The Message Batches API processes large volumes of Messages requests asynchronously at 50% of standard API prices. Most batches finish in under an hour, but the only guarantee is that results are available when all requests complete or after 24 hours, whichever comes first — there is no latency SLA, and requests not completed within 24 hours expire (and are not billed). This makes batch processing the right choice for non-blocking, latency-tolerant workloads (overnight reports, weekly audits, nightly test generation) and the wrong choice for blocking workflows like pre-merge checks, where you must use the synchronous Messages API.

Each batch request carries a custom_id (1-64 chars, ^[a-zA-Z0-9_-]+$) that you use to correlate responses with requests — essential because results may return in any order, not the submission order. A batch is capped at 100,000 requests or 256 MB. While batches CAN include tool use (and the request params are standard Messages params), the practical constraint for the exam is that batch requests are not interactive: you cannot pause mid-request to execute a client tool and feed the result back within the same request, so multi-turn client-tool loops belong in the synchronous API.

Matching frequency to an SLA is a tested calculation. Because a batch can take up to 24 hours, to honor a 30-hour end-to-end SLA you submit on a window narrower than the slack — e.g., a 4-6 hour submission cadence leaves margin (24h processing + buffer) under 30 hours. Pick a window such that submission interval + 24h worst-case processing stays within the promised SLA.

Failure handling is per-request. Results carry a type of succeeded, errored, canceled, or expired. Resubmit only the failed items, keyed by custom_id, applying appropriate fixes — for instance, chunking a document that exceeded the context window before resubmitting, or simply retrying transient server errors (invalid_request_error requires fixing the request body first). Finally, refine and test your prompt on a small sample synchronously before committing a large batch; maximizing first-pass success rate avoids expensive iterative resubmission across thousands of requests.

Self-review is structurally weak. When the same Claude instance that generated an answer is asked to critique it in the same session, it retains the reasoning context that led to its decisions and is therefore less likely to question them — it tends to rationalize rather than re-examine. Neither a 'now review your own work' instruction nor extended thinking fully overcomes this. The architecturally stronger pattern is an independent review instance: a second Claude call that sees the artifact (the generated code or extraction) but not the generator's reasoning trace. Without the prior context, the reviewer approaches the work fresh and catches subtle issues the author missed. This mirrors Anthropic's broader guidance that for tasks with multiple considerations, separate LLM calls focused on each consideration outperform one call doing everything (the evaluator-optimizer and sectioning patterns).

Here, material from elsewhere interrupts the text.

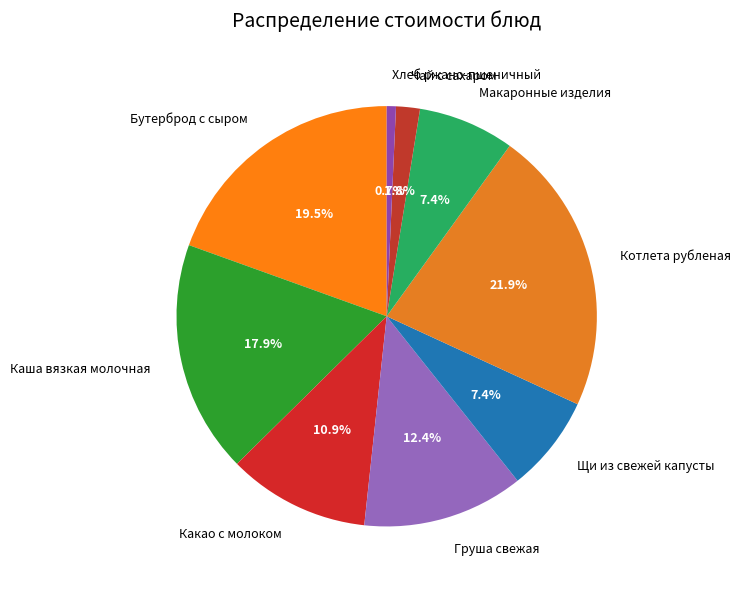

To the nearest percent, what is the difference between the largest and smallest slice percentages?

21%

Large multi-file reviews degrade for a different reason: attention dilution. Asking one pass to review many files at once spreads the model thin, producing shallow and sometimes contradictory findings. The fix is multi-pass review. Run focused per-file passes that look only for local issues within each file (where the model can attend deeply), then run separate integration passes that analyze cross-file concerns — data flow between modules, interface contracts, and consistency across files. Splitting local from cross-cutting analysis keeps each pass tractable and avoids the contradictions that arise when one pass juggles both scopes.

A complementary technique is calibrated verification: run a pass in which the model self-reports a confidence level alongside each finding. You then route reviews by confidence — auto-accept high-confidence findings, send low-confidence ones to human review or a second instance — turning confidence into a routing signal rather than a filter applied inside a single prompt. Combined, these patterns (independent reviewer, per-file plus integration passes, confidence-routed verification) form the multi-instance / multi-pass architecture the exam expects for high-quality review at scale.